- KUTIPAN TEKS:
· · ·

Mekanisme kontrol itu bisa tumbuh dari pemerintah beserta masyarakat
Jakarta (ANTARA) - Kepala Badan Nasional Penanggulangan Terorisme (BNPT) RI Komjen Pol. Rycko Amelza Dahniel menjelaskan pandangan utuh terkait usulan mekanisme kontrol rumah ibadah sebagai upaya mencegah radikalisme.
Rycko menjelaskan bahwa mekanisme kontrol di tempat ibadah tersebut diusulkan dengan menekankan terhadap pentingnya pelibatan masyarakat setempat dalam pengawasan, bukan kontrol penuh dan sepihak oleh pemerintah.
“Terhadap penggunaan tempat-tempat ibadah untuk menyebarkan rasa kebencian, kekerasan, mekanisme kontrol itu artinya bukan pemerintah yang mengontrol. Mekanisme kontrol itu bisa tumbuh dari pemerintah beserta masyarakat,” kata Rycko dalam keterangan tertulis diterima di Jakarta, Rabu.
Menurut Rycko, mekanisme kontrol itu tidak mengharuskan pemerintah mengambil kendali langsung, melainkan mekanisme yang dapat tumbuh dari pemerintah dan masyarakat.
Dia juga menjelaskan bahwa pengurus masjid dan tokoh agama setempat bisa berperan dengan melaporkan aktivitas atau ajaran apapun yang berpotensi radikal.

· · ·

- DATA YANG DIBERIKAN:

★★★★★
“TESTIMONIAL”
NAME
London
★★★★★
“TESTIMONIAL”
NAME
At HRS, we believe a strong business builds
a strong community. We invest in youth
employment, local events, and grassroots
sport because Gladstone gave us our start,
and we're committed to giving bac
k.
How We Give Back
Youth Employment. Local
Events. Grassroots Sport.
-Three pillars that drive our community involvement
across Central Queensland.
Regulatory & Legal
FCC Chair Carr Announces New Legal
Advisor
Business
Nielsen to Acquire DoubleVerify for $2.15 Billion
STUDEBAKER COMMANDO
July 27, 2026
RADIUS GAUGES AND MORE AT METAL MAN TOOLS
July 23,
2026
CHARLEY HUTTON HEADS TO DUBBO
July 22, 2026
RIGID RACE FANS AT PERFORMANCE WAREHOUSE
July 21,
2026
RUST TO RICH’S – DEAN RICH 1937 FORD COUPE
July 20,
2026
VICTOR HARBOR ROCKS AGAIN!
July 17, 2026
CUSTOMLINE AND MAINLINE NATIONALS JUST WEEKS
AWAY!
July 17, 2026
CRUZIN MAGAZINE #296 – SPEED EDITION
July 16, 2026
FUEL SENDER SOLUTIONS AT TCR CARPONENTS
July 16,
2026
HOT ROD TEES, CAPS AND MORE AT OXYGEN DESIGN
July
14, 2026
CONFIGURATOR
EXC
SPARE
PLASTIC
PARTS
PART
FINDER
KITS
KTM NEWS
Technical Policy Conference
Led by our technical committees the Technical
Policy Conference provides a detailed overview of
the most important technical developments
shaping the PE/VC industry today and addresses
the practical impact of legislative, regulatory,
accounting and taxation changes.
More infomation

· · ·

- KETENTUAN TUGAS:
1. Menurut berita tentang mekanisme kontrol rumah ibadah, pihak mana saja yang disebut dapat berperan dalam mekanisme kontrol itu?
2. Lanjutkan berita tentang mekanisme kontrol rumah ibadah mulai sesudah kalimat terakhirnya.
Daftar di atas berasal dari sumber yang berbeda.

- KUMPULAN JAWABAN:
1. Pemerintah, masyarakat setempat, pengurus masjid, dan tokoh agama setempat.

2.
Pendekatan yang diusulkan, tambah Rycko, adalah dengan melibatkan tokoh agama dan masyarakat dalam memantau dan memberikan peringatan kepada individu yang terlibat penyebaran pesan kebencian dan kekerasan.
Baca juga: Anggota DPR: Usulan BNPT kontrol rumah ibadah tak miliki urgensi
Baca juga: MUI: Kebebasan beribadah adalah hak yang dilindungi konstitusi
Rycko pun menekankan bahwa pemerintah tidak akan sanggup mengontrol semua tempat ibadah di Tanah Air.
"Dari tokoh-tokoh agama setempat atau masyarakat yang mengetahui ada tempat-tempat ibadah digunakan untuk menyebarkan rasa kebencian, menyebarkan kekerasan, itu harus disetop," kata Kepala BNPT.
Rycko menambahkan mereka yang terindikasi menebar gagasan kekerasan dan antimoderasi beragama, bisa dipanggil, diedukasi, diberi pemahaman, ditegur serta diperingatkan oleh aparat setempat.
Apabila terjadi perlawanan atau mengulangi hal yang sama, tegas Kepala BNPT, maka masyarakat dapat menindaklanjuti hal itu dengan menghubungi aparat setempat.
“Kalau pemerintah yang mengontrol tak akan sanggup,” ucap dia.
Lebih lanjut, BNPT telah melakukan studi banding ke beberapa negara, seperti Singapura, Malaysia, Oman, Qatar, Arab Saudi, dan Maroko yang menerapkan kendali langsung oleh pemerintah terhadap tempat ibadah.
Namun, Rycko menyadari situasi di Indonesia berbeda. Oleh karena itu, ia mengusulkan mekanisme kontrol yang bersifat kolaboratif dengan masyarakat setempat dengan melibatkan tokoh agama, adat, dan budaya sebagai alternatif yang lebih cocok untuk konteks Indonesia.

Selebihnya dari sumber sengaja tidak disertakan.